Records shown START

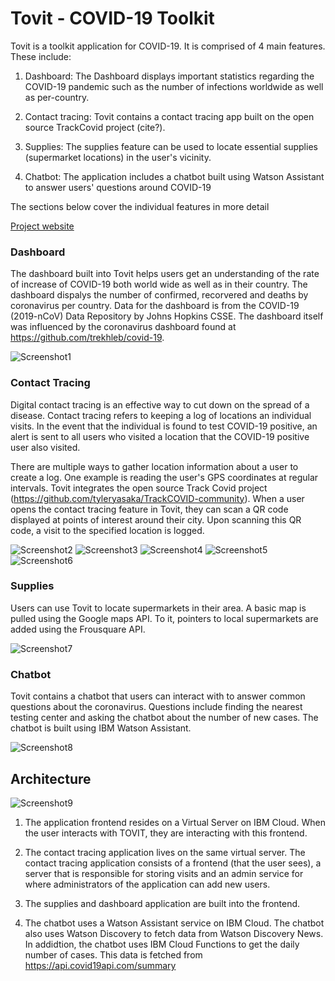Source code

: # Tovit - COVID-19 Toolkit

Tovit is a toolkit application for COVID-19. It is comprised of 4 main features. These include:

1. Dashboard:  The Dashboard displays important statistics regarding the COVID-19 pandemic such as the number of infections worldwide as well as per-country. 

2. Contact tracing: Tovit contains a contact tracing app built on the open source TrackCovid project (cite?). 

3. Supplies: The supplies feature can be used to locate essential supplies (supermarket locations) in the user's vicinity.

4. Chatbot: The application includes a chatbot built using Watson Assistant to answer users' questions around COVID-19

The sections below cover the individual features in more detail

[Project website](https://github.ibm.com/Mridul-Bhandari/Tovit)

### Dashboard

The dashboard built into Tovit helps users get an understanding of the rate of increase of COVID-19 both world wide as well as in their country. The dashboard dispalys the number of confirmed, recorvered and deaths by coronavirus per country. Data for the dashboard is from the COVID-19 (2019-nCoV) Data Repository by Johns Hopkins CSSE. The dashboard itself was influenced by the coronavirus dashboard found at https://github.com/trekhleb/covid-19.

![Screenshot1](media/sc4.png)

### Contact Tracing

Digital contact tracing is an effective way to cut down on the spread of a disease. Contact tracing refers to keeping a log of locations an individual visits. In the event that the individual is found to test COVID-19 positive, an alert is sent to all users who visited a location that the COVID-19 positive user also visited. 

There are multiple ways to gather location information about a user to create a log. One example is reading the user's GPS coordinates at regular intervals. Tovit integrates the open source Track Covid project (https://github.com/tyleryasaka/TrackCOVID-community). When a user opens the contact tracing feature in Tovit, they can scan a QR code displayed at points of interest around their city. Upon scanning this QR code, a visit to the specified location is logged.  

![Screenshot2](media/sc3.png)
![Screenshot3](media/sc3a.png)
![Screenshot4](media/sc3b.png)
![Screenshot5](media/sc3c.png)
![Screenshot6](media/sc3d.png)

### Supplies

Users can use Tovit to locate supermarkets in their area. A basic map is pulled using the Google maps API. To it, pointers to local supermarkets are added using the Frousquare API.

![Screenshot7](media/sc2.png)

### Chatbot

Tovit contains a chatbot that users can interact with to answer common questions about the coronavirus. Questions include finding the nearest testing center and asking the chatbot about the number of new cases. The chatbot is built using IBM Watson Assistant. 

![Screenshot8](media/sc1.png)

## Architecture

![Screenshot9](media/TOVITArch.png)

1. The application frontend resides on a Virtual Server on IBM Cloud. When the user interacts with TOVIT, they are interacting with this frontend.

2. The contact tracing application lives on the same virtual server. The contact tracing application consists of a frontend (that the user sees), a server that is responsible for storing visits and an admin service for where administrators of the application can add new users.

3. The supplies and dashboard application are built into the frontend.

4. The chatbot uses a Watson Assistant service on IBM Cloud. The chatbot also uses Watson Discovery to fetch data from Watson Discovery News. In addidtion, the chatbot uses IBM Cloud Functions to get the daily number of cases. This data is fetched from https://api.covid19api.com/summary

Records shown END

## What needs to be done
Using the records above, copy word for word the line with "Tovit contains a chatbot", the line with "1. The application", and every line between them.

## Solution to this exercise
Tovit contains a chatbot that users can interact with to answer common questions about the coronavirus. Questions include finding the nearest testing center and asking the chatbot about the number of new cases. The chatbot is built using IBM Watson Assistant. 

![Screenshot8](media/sc1.png)

## Architecture

![Screenshot9](media/TOVITArch.png)

1. The application frontend resides on a Virtual Server on IBM Cloud. When the user interacts with TOVIT, they are interacting with this frontend.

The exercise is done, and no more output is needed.